The problem in most big data or IoT initiatives isn’t that the data is meaningless, inaccurate, vague, or worthless – data harvested from sensors generally is valid. Typically, the problem lies in the massive amounts of data, because data doesn’t naturally organize itself like crystals. The trucks and equipment at a mining site can generate petabytes a day.

Or think of smart meters. If you harvest data from the smart meters in the U.S. every 15 minutes, you can get a gross sense of power consumption. However, if you harvest it every few minutes or seconds, you can begin to unobtrusively harvest power by delaying refrigerator defrost cycles and dimming lights. Unfortunately, that also means juggling exabytes of memory.

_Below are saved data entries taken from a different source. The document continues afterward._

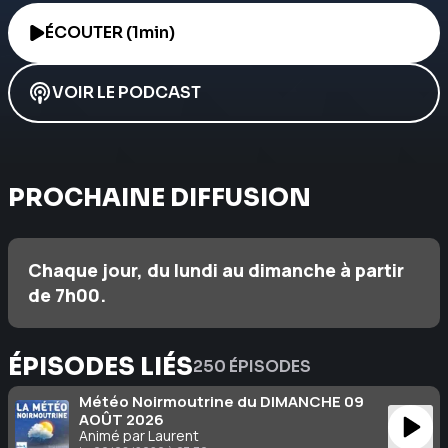
ÉCOUTER (1min)
VOIR LE PODCAST
PROCHAINE DIFFUSION
Chaque jour, du lundi au dimanche à partir
de 7h00.
ÉPISODES LIÉS
250 ÉPISODES
Météo Noirmoutrine du DIMANCHE 09
AOÛT 2026
Animé par Laurent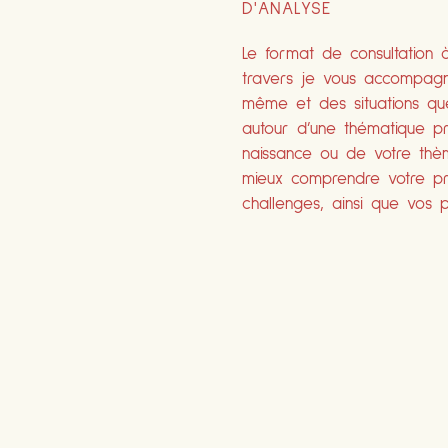
D'ANALYSE
Le format de consultation 
travers je vous accompagn
même et des situations qu
autour d’une thématique pr
naissance ou de votre thè
mieux comprendre votre prof
challenges, ainsi que vos po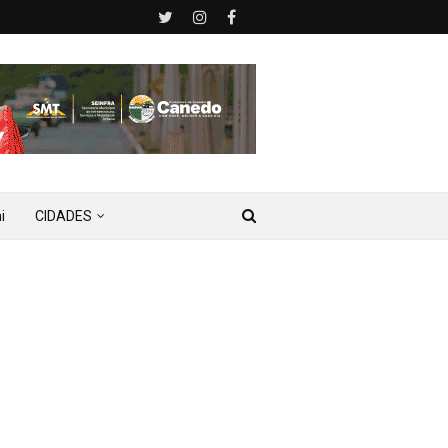
i
CIDADES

Health data and personalized medicine? The world’s total mass of genomic data is doubling every seven months. By 2025, genomic data will dwarf the size of YouTube.

A cacophony of sensors

Worse yet, the data also often comes in incompatible formats measuring distinctly different trends. Take a simple device, like a pump. To conduct predictive maintenance, you might want to track power consumption, water flow, equipment temperature, rotational speed and other phenomena. Which means you’ll be collecting data measured in kilowatt hours, liters, degrees, RPMs and other standards – with some data refreshing every 15 minutes and other signals, like vibrations, emitting new information hundreds of thousands of times a second.

McKinsey & Co., for instance, estimates that only 1% of the data from the roughly 30,000 sensors on offshore oil rigs gets used for decision making because of the challenge of accessing it.

To get around the problem, analysts and others suggest that the solution is to collect less data. Unfortunately, the obscure bits often prove to be the solution to the puzzle. In 2015, researchers at Lawrence Livermore National Laboratories (LLNL) were experiencing rapid and unexpected variations in electrical load for Sequoia, one of the world’s most powerful supercomputers. The swings were large, with power dropping from 9 megawatts to a few hundred kilowatts, and creating substantial management problems for local utilities.

By cross-checking different data streams, the source of the problem emerged: the droop coincided with scheduled maintenance for the massive chilling plant. LLNL was able to smooth out its power ramp ,and help its local utility. But think about it for a moment – the answer was only discovered after some of the leading computing minds in the nation checked on what their co-workers in the facilities department were doing.

The hoarder’s dilemma

Let’s say you save all of your data. Now your highly paid data scientists are bogged down serving as data janitors, which 76% say is the least attractive part of their day.

Luckily, automation in software development and IT management is coming to the fore. A growing number of startups are focused on automatically generating digital twins and harnessing sensor data streams into screens and consoles into ways that make sense to ordinary humans. The movement toward smart edge architectures — where substantial amounts of data and analytics are conducted locally, rather than in the cloud, to reduce latency and bandwidth costs — will also help by reducing the time and overhead of managing massive data sets.

AI will help as well. Video and images until recently were considered “dark” data because they couldn’t be easily searched. However, neural networks have turned this around, leading to things like facial recognition through photo searches. Before these developments, however, video and images often fell into that category of data that was perennially on the “do we really need to keep all of this” chopping block.

Many of these technologies are just emerging into the mainstream, but the future looks promising.

“Running scared from the big data monster is a cop out,” says Neil Strother, principal research analyst at Navigant Research, “The tools now available for collecting, organizing and analyzing large and growing datasets are here and affordable. I’m not saying this kind of effort is trivial, but it’s not beyond their reach either.”